As with Bhopal, in the case of a nuclear accident, the government would be unable to provide any relief for victims, especially as the main victims would be adivasis and villagers far away from the public gaze.
And now, a nuclear ‘make in India’: recipe for disaster
In its zeal to expand nuclear power rapidly, the Modi government amended the Atomic Energy Act of 1962, allowing private players a bigger role in contracting nuclear-construction for the first time. This year, Reliance Infrastructure bagged contracts for construction of the next two units of reactors in Koodankulam. Similarly in Jaitapur, the new twist in the declaration is the “maximum localization” of the project and “technology transfer” for the same. Although the government of Indian Prime Minister Narendra Modi seems to have proudly included these new terms and added a “Make in India” tag on the Jaitapur project, it actually means that the French industry would be transferring the burden of its most controversial reactor design at a time of its worst crisis.

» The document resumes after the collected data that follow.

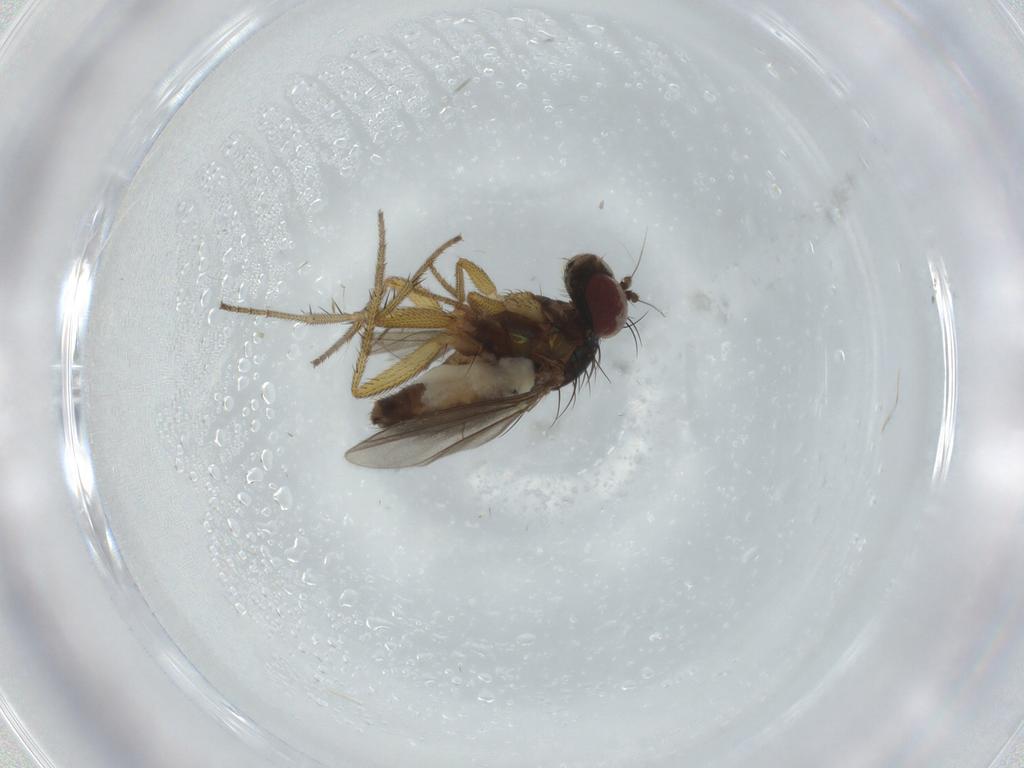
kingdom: Animalia
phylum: Arthropoda
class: Insecta
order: Diptera
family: Dolichopodidae
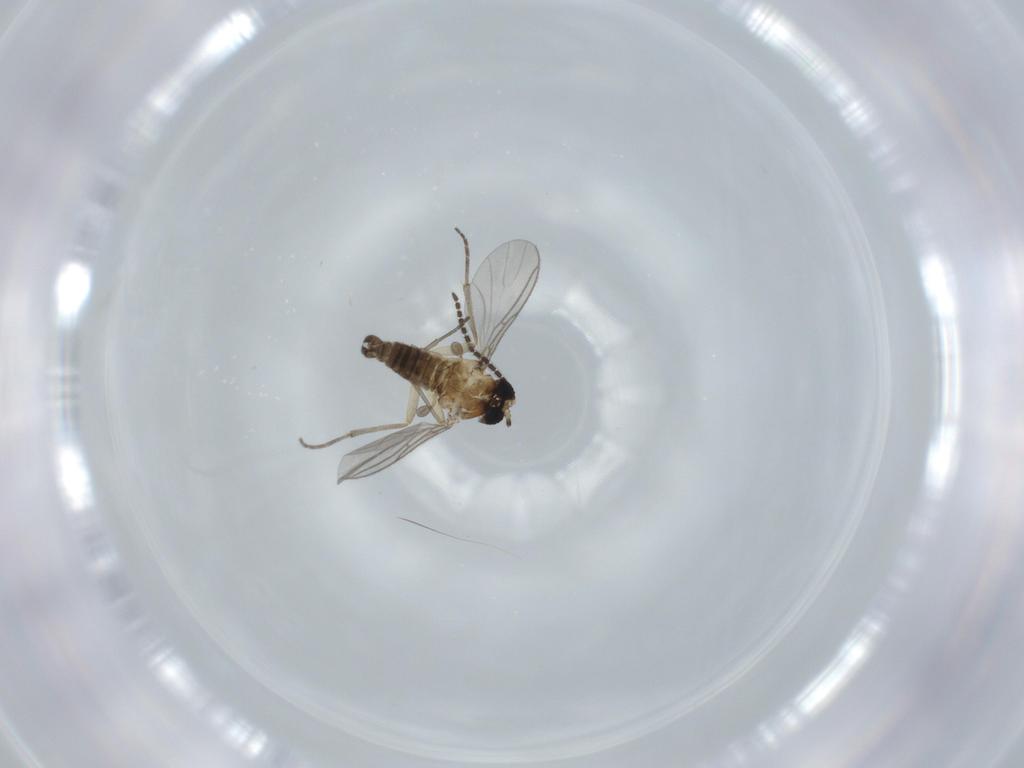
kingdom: Animalia
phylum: Arthropoda
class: Insecta
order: Diptera
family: Sciaridae
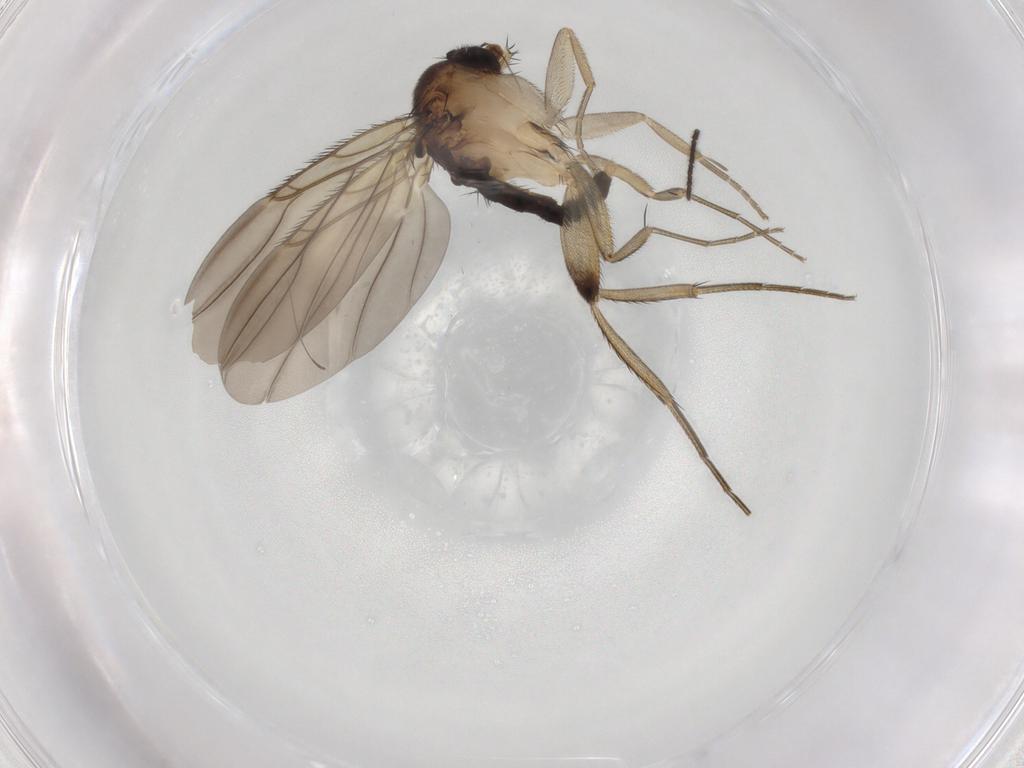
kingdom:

The safety vulnerabilities of the reactor pressure vessel (RPV) – the huge iron core where radioactive fission takes place – came under serious questions, raised by France’s own nuclear safety regulator Autorité de Sûreté Nucléaire (ASN) in April 2015. Later in 2015, Areva, the French reactor builder, had to ask the US Nuclear Regulatory Commission to suspend certification review for EPR design. The United States has been postponing certification for EPR since 2007. The Finnish regulator has taken Areva to court on this issue, and Finland has canceled the order for its second EPR. Just two days after the publication of ASN’s report, Modi reaffirmed the EPR deal from France during his visit to Paris in April 2015. It is exactly this controversial component – the RPV – that an Indian private company L&T will now be building, with no experience in the nuclear sector at all.
Labeling nuclear projects ‘make in India’ is nothing but a dangerously pervert way of rehabilitating the foreign nuclear corporations who are moving away from nuclear business and increasingly want Indian companies to share the burden as well as blame for the designs developed by them which have come under strong criticism for being unsafe.

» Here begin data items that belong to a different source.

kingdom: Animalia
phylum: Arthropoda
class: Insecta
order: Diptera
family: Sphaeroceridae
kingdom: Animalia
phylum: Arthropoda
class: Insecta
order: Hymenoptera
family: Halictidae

Most recently, India’s former nuclear regulator has warned against expansion of nuclear power projects in the current situation and has demanded an immediate moratorium on building new nuclear reactors.
In the light of India’s vulnerability, the anniversary of the Bhopal Gas Tragedy should be a moment to recognise that, in general, our administrative and political system can only be relied on to be totally inefficient and unaccountable.